The general consensus is that the game today is a lot more skilful and intricate than the English version that graced our screens in the 70s. No argument from me on that; Spain play a modern game that takes the breath away.

It is however, an advanced form of the Dutch concept of “Total Football” which rose in the 70s, and not coincidentally, it was Dutch players that became one of the first wave of foreign players to play in England in that era, with Ipswich Town signing Frans Thijssen and Arnold Muhren.

And make no mistake, there were supremely skilful players gracing my screen from that time. Names like Liam Brady, Kevin Keegan, Mick Channon, Tony Currie and Eddie Gray had the ball on a string, and they did it on some pretty ordinary surfaces.

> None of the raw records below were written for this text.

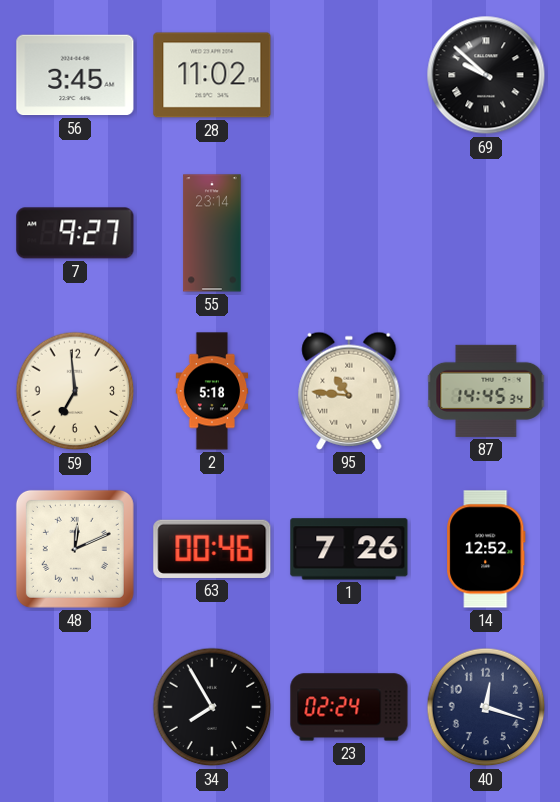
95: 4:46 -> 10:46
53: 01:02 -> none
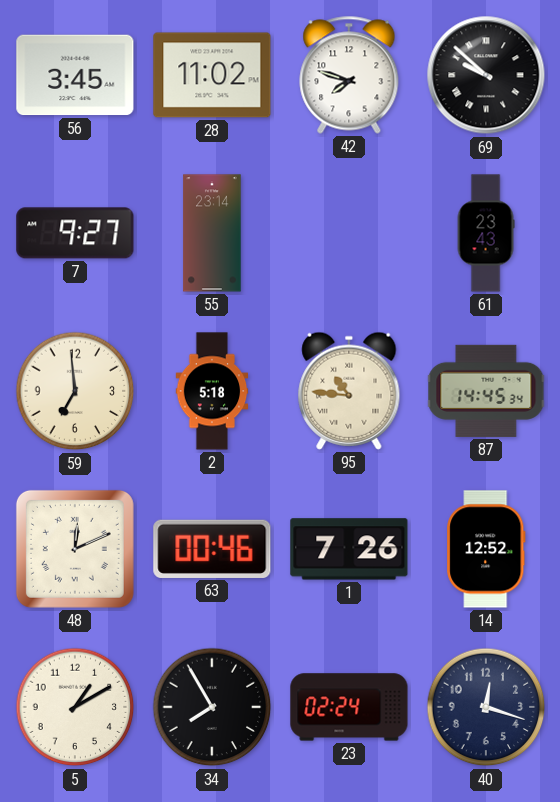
42: none -> 7:48
61: none -> 23:43
5: none -> 1:10
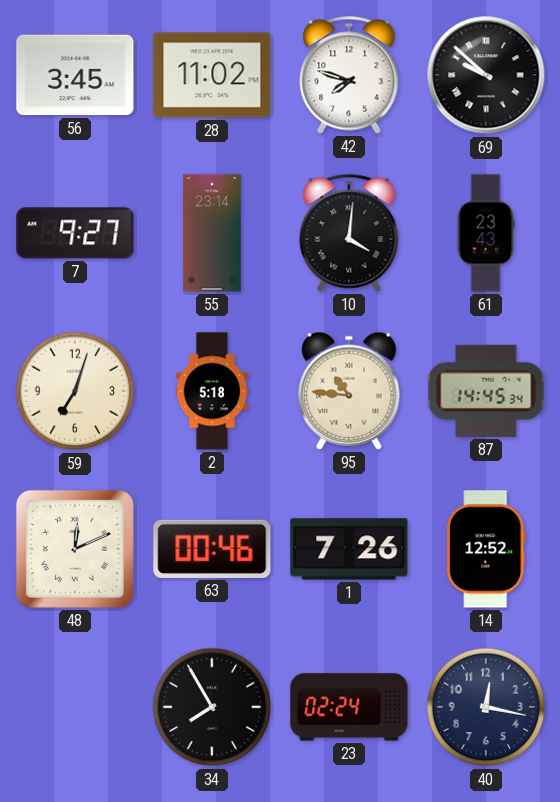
10: none -> 4:01
59: 6:59 -> 7:03
5: 1:10 -> none
40: 12:18 -> 12:17
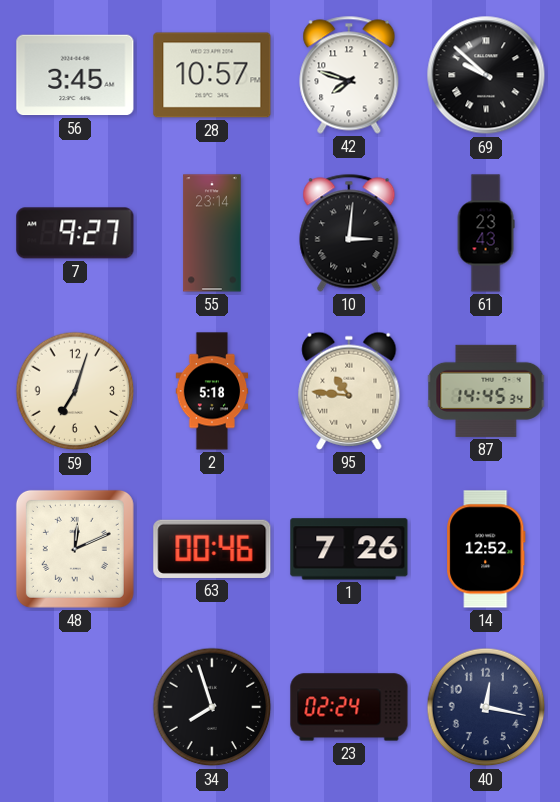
28: 11:02 -> 10:57
10: 4:01 -> 3:01
34: 7:55 -> 7:57
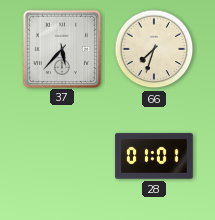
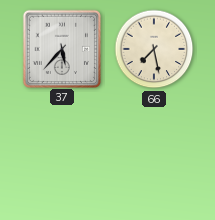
66: 7:33 -> 7:28
28: 01:01 -> none
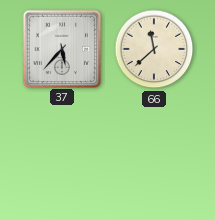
66: 7:28 -> 11:38
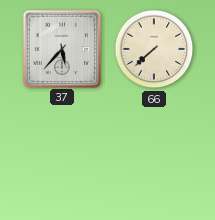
66: 11:38 -> 7:38
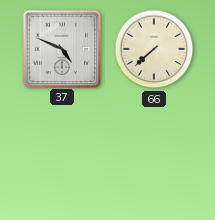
37: 5:37 -> 4:49
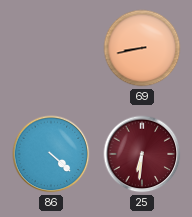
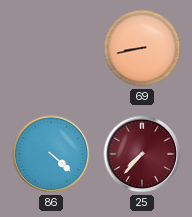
25: 6:31 -> 7:37
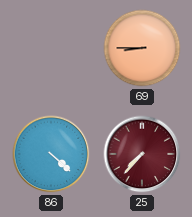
69: 8:43 -> 8:45
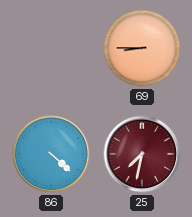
25: 7:37 -> 7:32
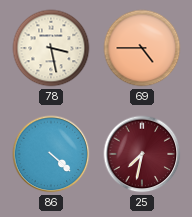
78: none -> 3:28
69: 8:45 -> 4:45
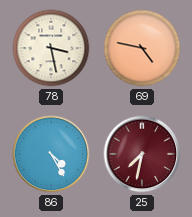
69: 4:45 -> 4:47
86: 4:22 -> 4:25
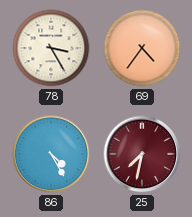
78: 3:28 -> 3:25
69: 4:47 -> 4:36
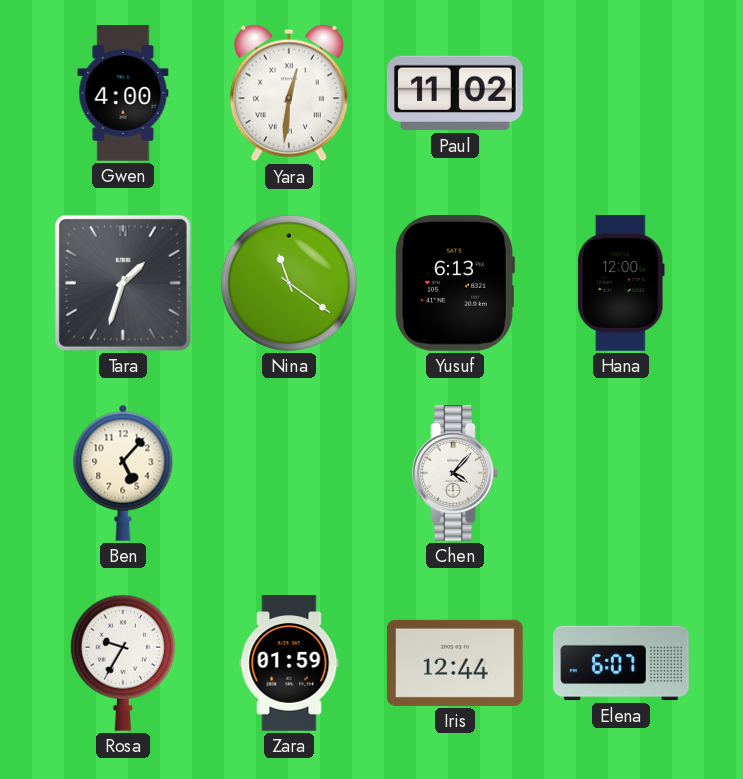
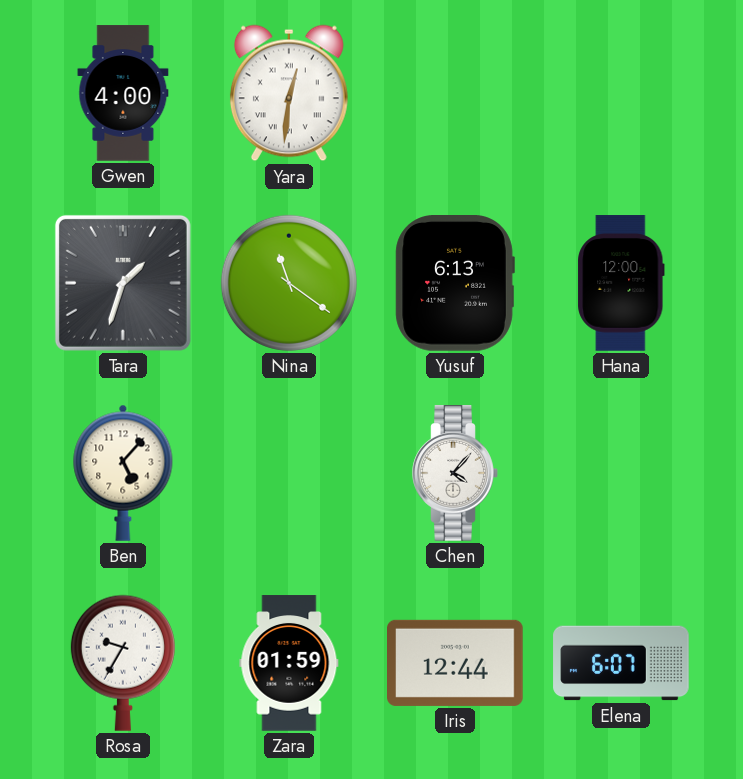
Paul: 11:02 -> none
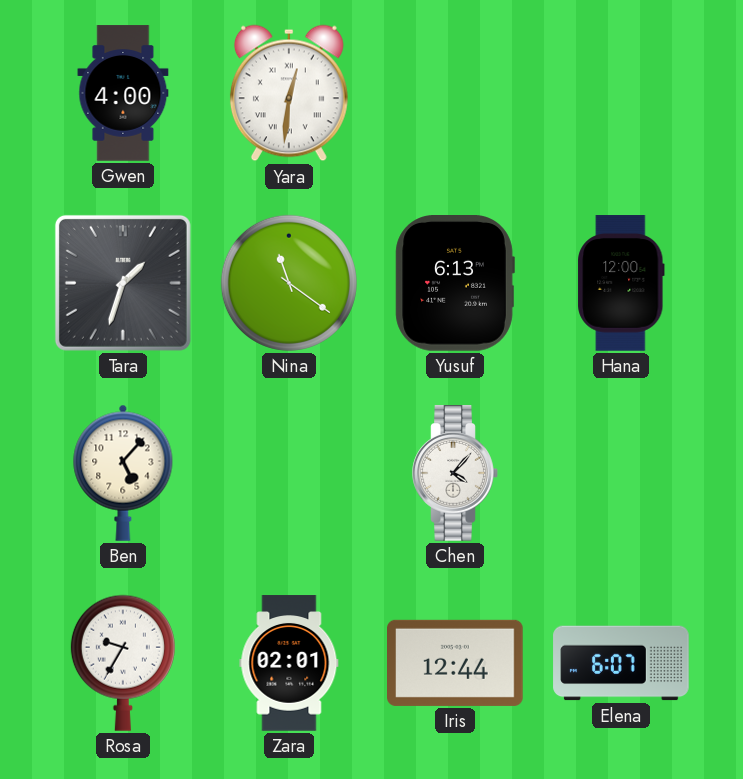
Zara: 01:59 -> 02:01
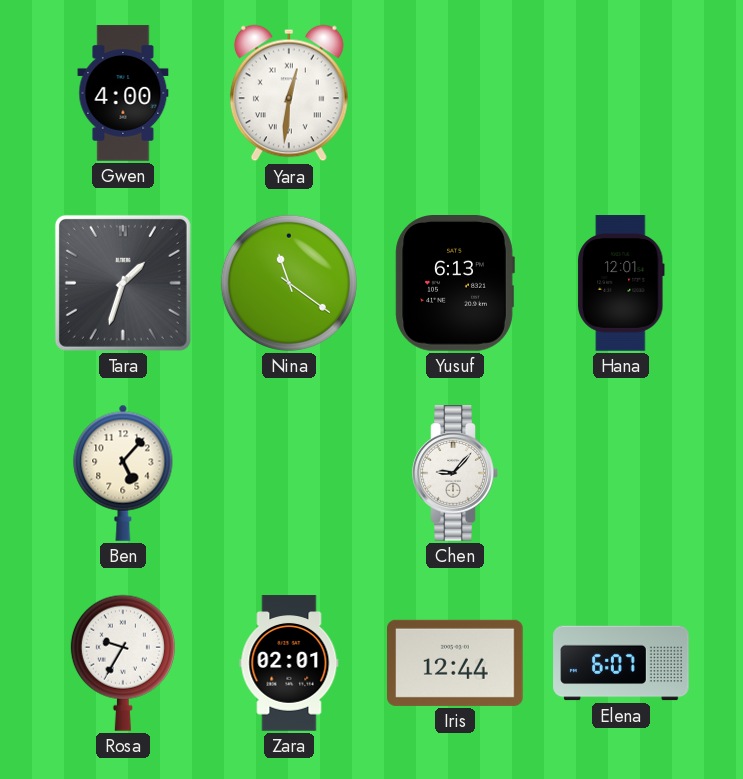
Hana: 12:00 -> 12:01
Chen: 4:07 -> 9:07
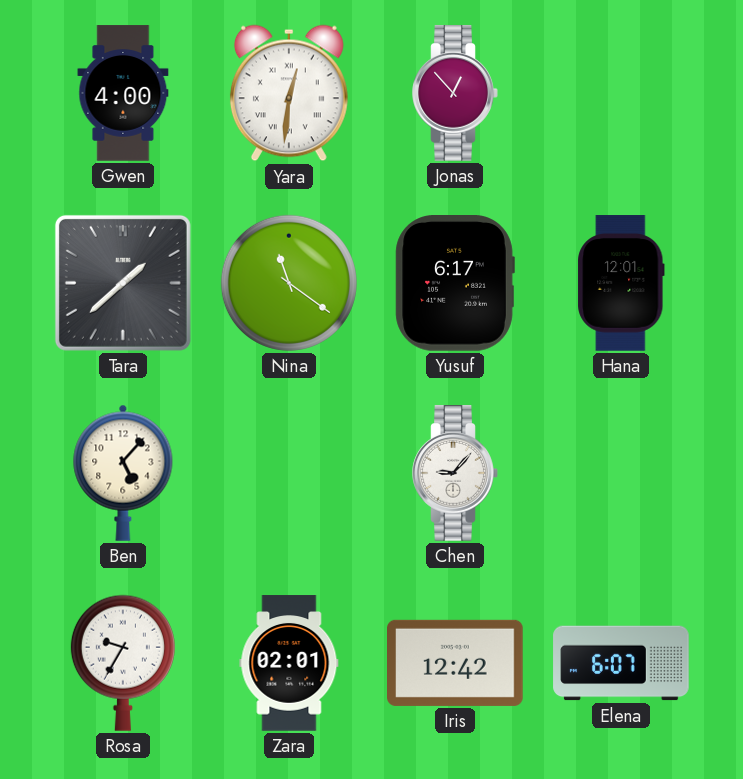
Jonas: none -> 12:53
Tara: 1:33 -> 1:38
Yusuf: 6:13 -> 6:17
Iris: 12:44 -> 12:42
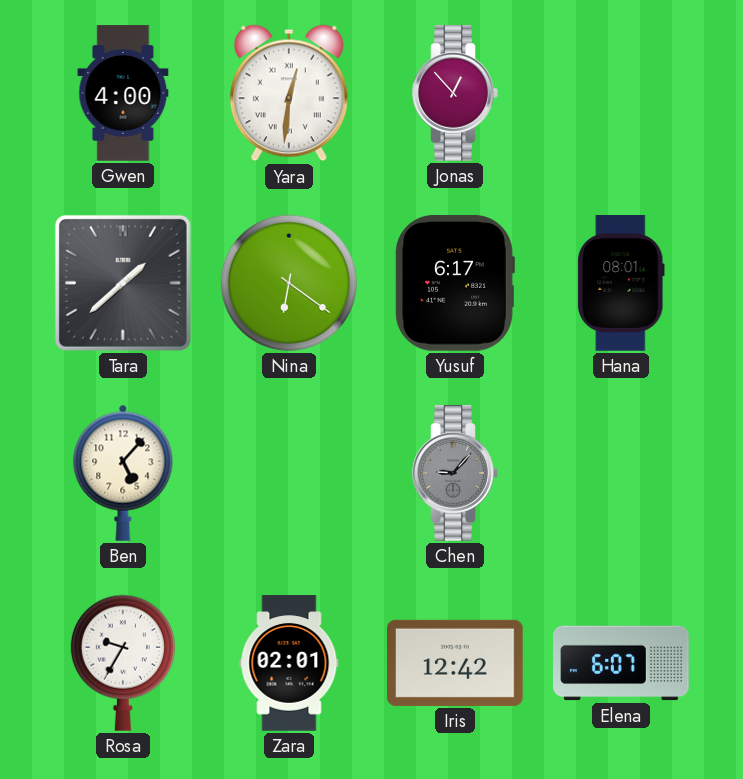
Nina: 11:21 -> 6:21
Hana: 12:01 -> 08:01
Chen dial: white -> grey
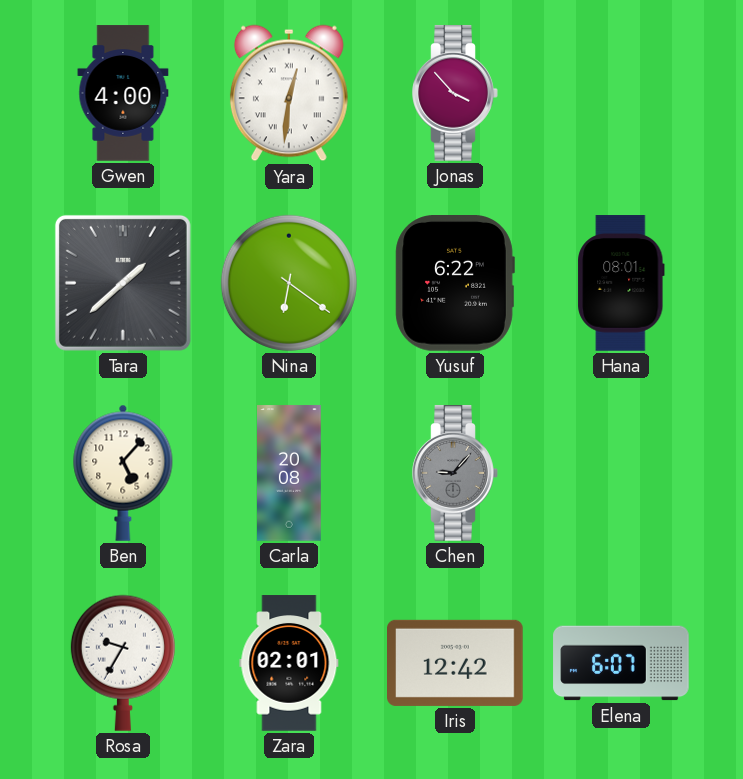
Jonas: 12:53 -> 3:53
Yusuf: 6:17 -> 6:22
Carla: none -> 20:08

It was also an era where the show brought us the unthinkable: Manchester United were relegated to Division Two at the end of 1973-74 in extraordinary circumstances.

Advertisement

A derby game at Old Trafford against Manchester City on the last day of the season saw former United legend Dennis Law score the only goal with a back heel. For those who nowadays see players refuse to celebrate a goal against their former employees, Dennis Law may have been the first to do so. But he took it one step further by asking to be replaced straight after he scored. (Fans rioted anyway…)

The Big Match also paid attention to the lower divisions.

There was less of a gulf in quality between First and Second Division than there is now between the Premiership and the Championship. Consequently, teams like Luton Town, Notts County, Walsall and Bournemouth would get coverage.

Curiously, so too would Gillingham, at least once a year. It was years later that I learned Brian Moore was a director of the club and lifelong fan.

And then there was the sadly short-lived Fulham era of Best and Marsh. A 2nd Division side, Fulham in 1976-77 signed George Best and Rodney Marsh and the two wreaked good-natured havoc on oppositions.

One of the most famous games of the era is a 4-1 win over Hereford United, with the two playfully tackling each other in a memorable clip.

Even the great Brian Clough is closely linked to The Big Match, as a guest analyst during his managerial days with Derby County. Clough was never afraid to speak his mind, which didn’t endear him to the Derby management, and amazingly he left the club to manage 3rd Division Brighton and Hove Albion, while maintaining his role on the show.

Advertisement

It led to perhaps his most awkward career moment, when the show televised a home 8-2 thrashing of Brighton by Bristol Rovers, and Clough had to explain the loss to Moore on camera.

He did, with the honesty and bluntness that no manager would dare display now.

ITV4 in the UK recently started replaying old “Big Match” shows, and some of the programs have at last been released as DVD compilations, although it appears they are not available on DVDs compatible to our region (dammit!)

The show that lives on in my memory may have to keep doing so.